Text under study:
■ ■ ■ ■

Under the new structure, SoftBank unit SoftBank Corp and South Korea’s Naver each own 50 per cent of Line — now renamed A Holdings — which in turn owns 65.3 per cent of Z Holdings. Z Holdings will remain listed on the Tokyo Stock Exchange and will own Line and Yahoo Japan, which runs a popular news site in Japan. It had a market capitalisation of ¥5.1tn as of March 1.
Observers are watching how the merged entity will streamline overlapping services such as online news and entertainment, as well as integrate financial services offered by SoftBank Group subsidiary PayPay, which runs a fast-growing mobile payment app in Japan.
Z Holdings plans to integrate Line Pay, Line’s mobile wallet, into PayPay by April 2022, pending regulatory approval. Line Pay will continue its service outside Japan.
A new “product committee” led by Jung-Ho Shin, the creator of Line, will meet weekly to discuss integration of services. Three Line executives joined Z Holdings’ board of directors.
“How quickly they can create a sense of unity within the different brands will be key,” said Kazunori Ito, an analyst at Morningstar. “Building a more complete ecosystem by adding services like finance and shopping will enable [Z Holdings] to better generate revenue from each user.”

■ ■ ■ ■

[Collected data]

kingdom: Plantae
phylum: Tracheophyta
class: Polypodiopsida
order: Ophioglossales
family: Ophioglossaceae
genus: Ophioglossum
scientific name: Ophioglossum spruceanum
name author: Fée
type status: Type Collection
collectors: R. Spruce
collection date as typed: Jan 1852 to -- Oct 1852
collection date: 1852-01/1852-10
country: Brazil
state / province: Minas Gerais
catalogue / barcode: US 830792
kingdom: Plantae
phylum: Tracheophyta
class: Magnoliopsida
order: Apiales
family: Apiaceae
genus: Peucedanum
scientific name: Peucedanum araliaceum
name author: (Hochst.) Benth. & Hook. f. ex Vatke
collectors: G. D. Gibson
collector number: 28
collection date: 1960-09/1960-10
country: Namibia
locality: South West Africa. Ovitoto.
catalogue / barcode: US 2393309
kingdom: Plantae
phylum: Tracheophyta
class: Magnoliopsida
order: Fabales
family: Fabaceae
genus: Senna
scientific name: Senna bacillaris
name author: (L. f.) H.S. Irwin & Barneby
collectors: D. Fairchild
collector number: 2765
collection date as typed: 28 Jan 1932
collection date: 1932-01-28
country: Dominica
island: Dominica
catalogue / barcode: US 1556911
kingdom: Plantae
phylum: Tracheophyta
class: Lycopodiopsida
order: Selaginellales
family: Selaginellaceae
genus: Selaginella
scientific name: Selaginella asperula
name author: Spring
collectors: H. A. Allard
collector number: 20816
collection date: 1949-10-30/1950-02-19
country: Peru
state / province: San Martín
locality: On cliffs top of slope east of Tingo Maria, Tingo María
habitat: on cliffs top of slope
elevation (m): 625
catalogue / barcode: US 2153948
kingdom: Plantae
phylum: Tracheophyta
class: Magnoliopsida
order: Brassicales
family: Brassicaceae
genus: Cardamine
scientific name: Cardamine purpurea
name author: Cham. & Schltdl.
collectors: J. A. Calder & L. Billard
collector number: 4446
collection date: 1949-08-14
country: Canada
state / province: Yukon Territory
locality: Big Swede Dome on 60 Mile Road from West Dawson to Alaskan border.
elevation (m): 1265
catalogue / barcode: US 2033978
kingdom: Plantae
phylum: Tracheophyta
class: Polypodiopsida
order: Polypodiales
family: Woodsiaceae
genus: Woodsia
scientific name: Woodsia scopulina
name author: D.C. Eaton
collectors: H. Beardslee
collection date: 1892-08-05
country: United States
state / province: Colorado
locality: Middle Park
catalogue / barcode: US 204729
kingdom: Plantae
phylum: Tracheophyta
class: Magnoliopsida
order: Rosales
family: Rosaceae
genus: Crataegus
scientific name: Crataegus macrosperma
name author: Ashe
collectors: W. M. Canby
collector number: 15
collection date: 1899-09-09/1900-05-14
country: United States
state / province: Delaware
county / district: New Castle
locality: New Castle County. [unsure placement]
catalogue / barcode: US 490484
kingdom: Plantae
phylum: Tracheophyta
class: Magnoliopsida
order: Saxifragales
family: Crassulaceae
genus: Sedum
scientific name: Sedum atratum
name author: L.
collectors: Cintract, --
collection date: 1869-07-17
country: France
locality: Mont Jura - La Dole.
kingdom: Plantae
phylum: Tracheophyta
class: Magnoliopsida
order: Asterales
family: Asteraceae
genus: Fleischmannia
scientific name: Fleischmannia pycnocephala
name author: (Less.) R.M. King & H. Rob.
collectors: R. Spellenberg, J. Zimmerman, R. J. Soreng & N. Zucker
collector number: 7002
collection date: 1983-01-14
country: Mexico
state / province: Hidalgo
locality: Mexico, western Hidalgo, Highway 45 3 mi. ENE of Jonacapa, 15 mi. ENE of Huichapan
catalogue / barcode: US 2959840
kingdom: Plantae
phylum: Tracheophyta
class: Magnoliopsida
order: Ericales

■ ■ ■ ■

Brief 1:
Answer these questions from the text on Z Holdings.
(a) What share of Z Holdings does A Holdings own?
(b) By when does Z Holdings plan to integrate Line Pay into PayPay?
(c) How often will the new "product committee" meet?
Brief 2: Continue the text on Z Holdings from its last sentence.

Task response 1:
(a) 65.3 per cent.
(b) By April 2022, pending regulatory approval.
(c) Weekly.

Task response 2:
Successful integration will pose a threat to US tech giants like Google, Amazon and Facebook in Japan, as well as local ecommerce juggernaut Rakuten. For SoftBank, it is also key to creating another cash cow in Japan.
SoftBank’s telecommunications business in Japan has been a stable profit generator for years, but the industry is facing a fresh wave of price cuts due to pressure from Prime Minister Yoshihide Suga’s administration. Rakuten has also joined the competition by launching its own mobile network last year.
“Speed is key, since the delayed approval process gave Rakuten time to develop its mobile business,” Ito said.
The merger will also give Z Holdings a chance to tap into three overseas Asian markets where Line remains popular: Taiwan, Thailand and Indonesia. Due to a licensing agreement, Z Holdings was able to use the Yahoo brand only within Japan, in general.